• Required actions
(a) Answer these questions about the review of Richard Crasta's essays:
(i) What is the full title of Crasta's first and best-known book?
(ii) Which essay got Crasta censored in his homeland?
(iii) Whose children's book does the title of the essay collection satirize?
(b) Carry on the review of Richard Crasta's essay collection from its last sentence.

Start of Selected excerpt

I had the pleasure of meeting Richard Crasta years ago at a networking event, and if not for that meeting (because he’s mainly been published in India), I might have lost out on the experience of his clever wordplay and the playful but biting satire that peppers his writing. Immediately I purchased a copy of his first and most well known book, “The Revised Kama Sutra: A Novel of Colonialism and Desire.” (Buy it if you can.)

Through an accident of the Internet, our paths crossed again, though we are now living on opposite sides of the globe. And through the magic of electronic publishing, I was able to catch up on the books that I missed.

The one that caught my eye first was a book of essays titled, I Will NOT Go the F**k To Sleep, the title meant to be a satire on the recent and popular Adam Mansbach children’s book that’s more for parents, Go the F**k to Sleep. It is, indeed, the title of the first essay in this book, a Stewie Griffin-meets-Bart Simpson take on this command from the child’s point of view. The humor continues, some essays with a political bite, some with inspired silliness, but thoroughly enjoyable.

For instance, one essay, “What You Don’t Know about Bangaloring Could Hurt You,” is a wisecracking look at outsourced American jobs from India’s point of view. Another, “On The Trail of Sex in Kama-Land,” got him censored in his homeland. Crasta also includes an especially funny excerpt from The Revised Kama Sutra, in which our hero, at a tender age and with a repressed upbringing, is disturbed to discover the assertiveness of his male appendage. “A Tale of Two Weddings” puts a satiric lens on the stereotypes many people have about Indian culture.

End of Selected excerpt
Start of Extracted data

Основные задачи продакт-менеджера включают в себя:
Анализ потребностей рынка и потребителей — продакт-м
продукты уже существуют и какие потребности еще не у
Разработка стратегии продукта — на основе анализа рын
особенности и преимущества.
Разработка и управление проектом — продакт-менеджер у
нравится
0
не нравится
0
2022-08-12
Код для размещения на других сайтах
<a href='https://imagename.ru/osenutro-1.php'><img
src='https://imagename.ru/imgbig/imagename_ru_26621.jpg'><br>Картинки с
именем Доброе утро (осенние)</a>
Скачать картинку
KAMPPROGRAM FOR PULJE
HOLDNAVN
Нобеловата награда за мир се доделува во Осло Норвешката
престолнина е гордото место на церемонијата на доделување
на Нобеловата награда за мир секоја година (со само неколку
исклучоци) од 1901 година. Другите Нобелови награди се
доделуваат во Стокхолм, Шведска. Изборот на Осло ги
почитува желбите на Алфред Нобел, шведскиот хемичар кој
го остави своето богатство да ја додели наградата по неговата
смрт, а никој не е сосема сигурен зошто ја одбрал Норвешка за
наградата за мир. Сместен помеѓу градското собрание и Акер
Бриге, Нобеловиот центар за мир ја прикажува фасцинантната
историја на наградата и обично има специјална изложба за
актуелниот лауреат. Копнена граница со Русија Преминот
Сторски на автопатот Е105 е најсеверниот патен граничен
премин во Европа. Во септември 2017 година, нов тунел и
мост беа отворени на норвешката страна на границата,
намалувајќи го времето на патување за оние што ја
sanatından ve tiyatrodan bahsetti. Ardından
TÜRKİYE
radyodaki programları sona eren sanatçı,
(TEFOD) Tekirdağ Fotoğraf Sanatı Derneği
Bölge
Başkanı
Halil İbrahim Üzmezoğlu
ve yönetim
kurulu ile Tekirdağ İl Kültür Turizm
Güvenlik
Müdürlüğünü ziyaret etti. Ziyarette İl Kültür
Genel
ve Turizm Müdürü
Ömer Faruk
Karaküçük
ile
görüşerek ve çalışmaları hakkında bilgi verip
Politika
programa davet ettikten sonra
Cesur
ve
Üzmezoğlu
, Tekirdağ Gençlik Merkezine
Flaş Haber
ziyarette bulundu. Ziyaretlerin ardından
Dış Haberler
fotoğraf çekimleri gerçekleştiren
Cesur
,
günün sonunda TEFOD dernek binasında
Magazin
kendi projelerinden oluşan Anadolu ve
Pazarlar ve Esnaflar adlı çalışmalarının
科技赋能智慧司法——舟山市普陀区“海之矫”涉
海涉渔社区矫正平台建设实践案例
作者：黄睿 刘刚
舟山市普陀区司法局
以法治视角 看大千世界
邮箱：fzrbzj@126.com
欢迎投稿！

End of Extracted data

• Solved problems
(a)
(i) The Revised Kama Sutra: A Novel of Colonialism and Desire
(ii) "On The Trail of Sex in Kama-Land"
(iii) Adam Mansbach's Go the F**k to Sleep

(b)
Crasta is funny, yes, sometimes with a Pythonesque goofiness, but often with an irreverent poke in the eye to those in power. But all good satirists, from Jonathan Swift and Mark Twain to Christopher Buckley and Bill Maher, know that humor is the spoonful of sugar that makes the medicine go down. Or, as C. K. Chesterton put it, “Humor can get in under the door while seriousness is still fumbling at the handle.”

Or, as Crasta writes in his introduction, “The king’s jester had no sacred cows, and was the only one who could laugh at the king and not pay for it with his life–why? Because to prevent a society from going insane, it needs a band of men and women who have carte blanche, carte blanche to point out that the Emperor is not wearing any clothes, or even that black polka dots on his polka dot pants are not dots but holes.”